> [Work instructions]
Copy each line below containing "lines".

> [Source material]

------------------------------------

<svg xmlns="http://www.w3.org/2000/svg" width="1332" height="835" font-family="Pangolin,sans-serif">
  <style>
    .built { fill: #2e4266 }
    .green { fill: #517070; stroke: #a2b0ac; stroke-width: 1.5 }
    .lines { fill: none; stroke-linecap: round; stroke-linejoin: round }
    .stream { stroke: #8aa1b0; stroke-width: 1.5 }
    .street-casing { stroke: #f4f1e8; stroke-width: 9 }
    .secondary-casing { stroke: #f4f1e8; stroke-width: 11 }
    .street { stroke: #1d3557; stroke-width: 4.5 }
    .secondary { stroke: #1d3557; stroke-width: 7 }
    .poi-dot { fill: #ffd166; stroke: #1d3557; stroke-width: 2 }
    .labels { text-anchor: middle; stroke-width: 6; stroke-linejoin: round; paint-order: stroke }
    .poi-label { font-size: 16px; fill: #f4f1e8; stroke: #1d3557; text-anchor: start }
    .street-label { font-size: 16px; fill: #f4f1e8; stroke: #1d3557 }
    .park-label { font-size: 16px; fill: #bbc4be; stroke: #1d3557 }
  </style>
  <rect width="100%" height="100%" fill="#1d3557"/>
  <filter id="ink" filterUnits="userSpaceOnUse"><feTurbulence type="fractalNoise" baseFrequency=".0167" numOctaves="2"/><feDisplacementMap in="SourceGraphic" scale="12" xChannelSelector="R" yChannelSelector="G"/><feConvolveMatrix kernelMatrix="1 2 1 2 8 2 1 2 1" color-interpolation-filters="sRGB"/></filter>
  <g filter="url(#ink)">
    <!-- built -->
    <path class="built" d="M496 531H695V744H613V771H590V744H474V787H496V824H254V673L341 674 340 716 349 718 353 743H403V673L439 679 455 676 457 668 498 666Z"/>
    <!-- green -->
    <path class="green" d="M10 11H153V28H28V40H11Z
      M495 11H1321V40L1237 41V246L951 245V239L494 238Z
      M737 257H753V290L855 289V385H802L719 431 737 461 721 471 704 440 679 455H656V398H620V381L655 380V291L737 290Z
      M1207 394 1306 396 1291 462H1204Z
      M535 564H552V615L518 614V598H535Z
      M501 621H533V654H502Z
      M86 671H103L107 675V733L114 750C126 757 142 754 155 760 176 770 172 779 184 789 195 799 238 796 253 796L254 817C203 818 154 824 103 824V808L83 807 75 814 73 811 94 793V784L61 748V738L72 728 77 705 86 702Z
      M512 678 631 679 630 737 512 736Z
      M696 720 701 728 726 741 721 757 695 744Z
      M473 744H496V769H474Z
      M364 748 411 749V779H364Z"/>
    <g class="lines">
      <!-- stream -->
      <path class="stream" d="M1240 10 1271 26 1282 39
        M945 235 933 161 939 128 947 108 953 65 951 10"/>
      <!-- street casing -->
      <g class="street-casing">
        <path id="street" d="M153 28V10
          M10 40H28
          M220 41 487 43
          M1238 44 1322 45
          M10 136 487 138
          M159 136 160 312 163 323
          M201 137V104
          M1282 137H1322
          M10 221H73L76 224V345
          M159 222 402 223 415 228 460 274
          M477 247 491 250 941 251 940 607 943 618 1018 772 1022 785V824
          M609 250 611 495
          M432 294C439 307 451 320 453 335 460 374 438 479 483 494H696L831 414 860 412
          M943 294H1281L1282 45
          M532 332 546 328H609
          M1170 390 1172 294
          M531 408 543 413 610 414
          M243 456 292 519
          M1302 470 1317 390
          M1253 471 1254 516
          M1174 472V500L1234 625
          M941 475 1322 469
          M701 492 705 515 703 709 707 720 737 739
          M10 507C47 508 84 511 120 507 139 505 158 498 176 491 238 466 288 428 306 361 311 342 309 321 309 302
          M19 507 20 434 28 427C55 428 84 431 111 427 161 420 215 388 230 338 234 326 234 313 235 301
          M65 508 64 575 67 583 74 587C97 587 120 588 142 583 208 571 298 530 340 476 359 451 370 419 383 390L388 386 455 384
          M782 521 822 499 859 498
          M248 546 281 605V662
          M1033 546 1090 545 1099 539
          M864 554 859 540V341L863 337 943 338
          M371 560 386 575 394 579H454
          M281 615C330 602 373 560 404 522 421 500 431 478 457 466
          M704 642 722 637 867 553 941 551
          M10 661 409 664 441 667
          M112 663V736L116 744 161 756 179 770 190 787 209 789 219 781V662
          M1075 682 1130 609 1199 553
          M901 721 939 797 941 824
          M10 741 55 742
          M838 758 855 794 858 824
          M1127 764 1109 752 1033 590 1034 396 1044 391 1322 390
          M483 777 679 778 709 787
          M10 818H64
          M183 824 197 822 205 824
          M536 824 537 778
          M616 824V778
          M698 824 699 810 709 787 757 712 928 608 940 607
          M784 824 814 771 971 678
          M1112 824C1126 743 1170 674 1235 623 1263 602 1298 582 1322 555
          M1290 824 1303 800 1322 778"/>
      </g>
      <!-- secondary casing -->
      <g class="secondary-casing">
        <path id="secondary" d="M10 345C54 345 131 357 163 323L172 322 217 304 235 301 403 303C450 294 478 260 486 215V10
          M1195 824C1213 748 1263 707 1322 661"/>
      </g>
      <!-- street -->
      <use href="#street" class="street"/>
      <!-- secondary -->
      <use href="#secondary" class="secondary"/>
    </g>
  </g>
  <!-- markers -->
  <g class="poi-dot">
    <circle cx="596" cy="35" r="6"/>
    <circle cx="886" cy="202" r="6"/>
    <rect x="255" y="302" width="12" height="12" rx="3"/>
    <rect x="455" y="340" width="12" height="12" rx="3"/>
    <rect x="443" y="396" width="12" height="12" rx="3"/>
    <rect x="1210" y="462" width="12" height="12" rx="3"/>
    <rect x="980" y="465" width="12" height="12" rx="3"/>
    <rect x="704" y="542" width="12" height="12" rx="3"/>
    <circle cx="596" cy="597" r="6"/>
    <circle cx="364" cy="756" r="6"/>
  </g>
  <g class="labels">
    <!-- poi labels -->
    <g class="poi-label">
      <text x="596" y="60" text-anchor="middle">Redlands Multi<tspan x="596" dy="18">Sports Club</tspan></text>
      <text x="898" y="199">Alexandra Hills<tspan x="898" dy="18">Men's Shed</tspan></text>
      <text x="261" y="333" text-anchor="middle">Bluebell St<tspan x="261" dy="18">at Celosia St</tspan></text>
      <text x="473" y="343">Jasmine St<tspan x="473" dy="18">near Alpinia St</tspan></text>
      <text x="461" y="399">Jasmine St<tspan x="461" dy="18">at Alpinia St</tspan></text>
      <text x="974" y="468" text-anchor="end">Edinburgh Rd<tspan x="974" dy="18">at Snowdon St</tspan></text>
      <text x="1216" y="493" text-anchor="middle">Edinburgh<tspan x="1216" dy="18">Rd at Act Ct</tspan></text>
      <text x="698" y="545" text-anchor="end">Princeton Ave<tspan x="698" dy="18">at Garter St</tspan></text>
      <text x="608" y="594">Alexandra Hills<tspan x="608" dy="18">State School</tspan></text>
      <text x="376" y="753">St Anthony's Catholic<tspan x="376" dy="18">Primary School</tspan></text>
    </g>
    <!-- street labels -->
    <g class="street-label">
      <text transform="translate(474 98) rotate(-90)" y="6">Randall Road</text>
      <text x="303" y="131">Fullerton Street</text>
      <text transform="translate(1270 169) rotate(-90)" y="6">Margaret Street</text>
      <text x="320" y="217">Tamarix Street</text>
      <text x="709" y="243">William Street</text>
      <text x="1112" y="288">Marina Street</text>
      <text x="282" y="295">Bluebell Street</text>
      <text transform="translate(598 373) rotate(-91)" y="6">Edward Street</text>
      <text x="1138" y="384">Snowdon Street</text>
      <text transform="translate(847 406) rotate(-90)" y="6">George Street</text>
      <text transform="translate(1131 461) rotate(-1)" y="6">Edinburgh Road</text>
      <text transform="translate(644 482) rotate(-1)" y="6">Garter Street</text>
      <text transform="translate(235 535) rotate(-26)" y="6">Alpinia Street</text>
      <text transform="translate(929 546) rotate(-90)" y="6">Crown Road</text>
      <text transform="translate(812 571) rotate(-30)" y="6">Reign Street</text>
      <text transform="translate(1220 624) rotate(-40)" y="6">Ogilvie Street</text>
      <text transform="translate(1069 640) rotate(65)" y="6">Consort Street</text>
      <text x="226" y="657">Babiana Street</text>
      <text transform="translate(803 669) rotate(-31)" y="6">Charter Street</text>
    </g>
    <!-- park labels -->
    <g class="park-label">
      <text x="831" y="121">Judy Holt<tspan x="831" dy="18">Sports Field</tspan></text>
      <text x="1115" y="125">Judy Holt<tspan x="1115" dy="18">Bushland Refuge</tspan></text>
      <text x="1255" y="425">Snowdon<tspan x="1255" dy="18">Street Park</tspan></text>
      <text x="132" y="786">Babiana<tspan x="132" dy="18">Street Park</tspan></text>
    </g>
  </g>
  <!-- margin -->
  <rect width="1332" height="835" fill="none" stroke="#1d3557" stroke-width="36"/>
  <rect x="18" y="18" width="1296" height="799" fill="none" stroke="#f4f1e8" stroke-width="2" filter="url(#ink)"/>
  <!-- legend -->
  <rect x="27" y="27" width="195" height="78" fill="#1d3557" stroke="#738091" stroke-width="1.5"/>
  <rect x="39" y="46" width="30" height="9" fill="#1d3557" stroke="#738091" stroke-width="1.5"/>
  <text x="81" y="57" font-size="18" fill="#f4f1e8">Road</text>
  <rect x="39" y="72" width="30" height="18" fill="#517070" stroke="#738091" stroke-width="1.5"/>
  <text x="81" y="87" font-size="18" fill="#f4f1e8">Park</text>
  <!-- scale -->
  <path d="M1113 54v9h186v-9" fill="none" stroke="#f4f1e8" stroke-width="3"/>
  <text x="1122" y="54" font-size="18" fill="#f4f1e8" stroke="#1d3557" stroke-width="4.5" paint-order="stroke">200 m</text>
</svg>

------------------------------------

> [Final answer]
    .lines { fill: none; stroke-linecap: round; stroke-linejoin: round }
    <g class="lines">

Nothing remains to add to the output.